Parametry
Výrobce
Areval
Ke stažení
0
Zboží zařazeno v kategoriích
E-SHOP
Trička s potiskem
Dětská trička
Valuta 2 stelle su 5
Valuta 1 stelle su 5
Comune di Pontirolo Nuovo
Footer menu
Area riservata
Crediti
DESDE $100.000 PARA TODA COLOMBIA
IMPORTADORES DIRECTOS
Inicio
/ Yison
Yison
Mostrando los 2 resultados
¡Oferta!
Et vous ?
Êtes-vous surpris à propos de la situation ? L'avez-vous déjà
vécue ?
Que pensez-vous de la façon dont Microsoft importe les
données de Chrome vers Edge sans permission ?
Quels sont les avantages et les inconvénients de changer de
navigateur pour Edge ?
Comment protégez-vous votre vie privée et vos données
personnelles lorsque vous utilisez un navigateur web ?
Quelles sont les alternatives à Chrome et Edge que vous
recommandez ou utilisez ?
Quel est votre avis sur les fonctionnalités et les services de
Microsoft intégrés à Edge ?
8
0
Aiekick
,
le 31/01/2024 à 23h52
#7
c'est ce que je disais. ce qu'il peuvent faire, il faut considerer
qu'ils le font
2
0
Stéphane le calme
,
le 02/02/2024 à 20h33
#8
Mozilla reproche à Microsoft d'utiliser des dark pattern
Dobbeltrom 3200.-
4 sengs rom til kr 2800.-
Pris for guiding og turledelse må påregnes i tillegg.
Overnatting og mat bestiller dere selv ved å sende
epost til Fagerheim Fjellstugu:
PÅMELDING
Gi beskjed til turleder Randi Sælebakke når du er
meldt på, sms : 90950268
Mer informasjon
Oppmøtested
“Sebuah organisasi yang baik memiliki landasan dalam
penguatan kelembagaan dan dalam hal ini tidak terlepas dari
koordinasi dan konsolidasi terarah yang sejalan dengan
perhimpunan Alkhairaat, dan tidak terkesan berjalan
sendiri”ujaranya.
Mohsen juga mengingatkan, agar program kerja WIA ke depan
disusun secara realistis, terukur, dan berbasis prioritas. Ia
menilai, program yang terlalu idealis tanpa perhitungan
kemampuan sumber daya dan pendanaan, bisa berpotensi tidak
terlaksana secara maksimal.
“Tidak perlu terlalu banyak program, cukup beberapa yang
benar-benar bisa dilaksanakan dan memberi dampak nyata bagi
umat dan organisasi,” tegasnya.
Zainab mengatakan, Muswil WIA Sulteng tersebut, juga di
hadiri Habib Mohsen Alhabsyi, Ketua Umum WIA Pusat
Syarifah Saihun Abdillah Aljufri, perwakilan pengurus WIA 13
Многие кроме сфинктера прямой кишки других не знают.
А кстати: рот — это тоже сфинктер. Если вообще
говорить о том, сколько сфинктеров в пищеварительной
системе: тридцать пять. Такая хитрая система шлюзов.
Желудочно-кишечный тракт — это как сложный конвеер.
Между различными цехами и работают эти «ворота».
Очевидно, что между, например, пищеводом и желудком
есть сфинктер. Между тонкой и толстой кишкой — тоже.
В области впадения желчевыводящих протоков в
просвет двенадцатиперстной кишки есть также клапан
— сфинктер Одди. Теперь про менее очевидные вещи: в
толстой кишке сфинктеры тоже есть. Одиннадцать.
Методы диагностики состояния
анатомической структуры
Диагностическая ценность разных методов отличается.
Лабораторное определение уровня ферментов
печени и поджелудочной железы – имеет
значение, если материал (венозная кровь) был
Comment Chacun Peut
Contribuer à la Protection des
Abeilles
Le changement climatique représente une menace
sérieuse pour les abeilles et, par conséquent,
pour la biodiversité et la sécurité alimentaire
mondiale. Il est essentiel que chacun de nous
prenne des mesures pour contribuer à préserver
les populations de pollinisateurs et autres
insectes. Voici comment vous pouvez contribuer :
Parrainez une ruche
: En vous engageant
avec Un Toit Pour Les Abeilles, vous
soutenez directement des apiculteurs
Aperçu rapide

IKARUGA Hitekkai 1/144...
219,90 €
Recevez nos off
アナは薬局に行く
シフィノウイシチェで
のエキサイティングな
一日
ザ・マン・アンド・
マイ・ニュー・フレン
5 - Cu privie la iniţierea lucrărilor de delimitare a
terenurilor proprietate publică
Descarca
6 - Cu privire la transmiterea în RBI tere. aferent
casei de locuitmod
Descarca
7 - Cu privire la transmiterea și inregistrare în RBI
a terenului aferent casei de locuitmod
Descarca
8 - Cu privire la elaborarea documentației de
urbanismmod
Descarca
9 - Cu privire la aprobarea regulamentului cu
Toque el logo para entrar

* WORK INSTRUCTION *
Give back, unchanged, the line that holds "prenne des mesures" along with all lines after it through the last line above.

* EXPECTED OUTPUT *
prenne des mesures pour contribuer à préserver
les populations de pollinisateurs et autres
insectes. Voici comment vous pouvez contribuer :
Parrainez une ruche
: En vous engageant
avec Un Toit Pour Les Abeilles, vous
soutenez directement des apiculteurs
Aperçu rapide

IKARUGA Hitekkai 1/144...
219,90 €
Recevez nos off
アナは薬局に行く
シフィノウイシチェで
のエキサイティングな
一日
ザ・マン・アンド・
マイ・ニュー・フレン
5 - Cu privie la iniţierea lucrărilor de delimitare a
terenurilor proprietate publică
Descarca
6 - Cu privire la transmiterea în RBI tere. aferent
casei de locuitmod
Descarca
7 - Cu privire la transmiterea și inregistrare în RBI
a terenului aferent casei de locuitmod
Descarca
8 - Cu privire la elaborarea documentației de
urbanismmod
Descarca
9 - Cu privire la aprobarea regulamentului cu
Toque el logo para entrar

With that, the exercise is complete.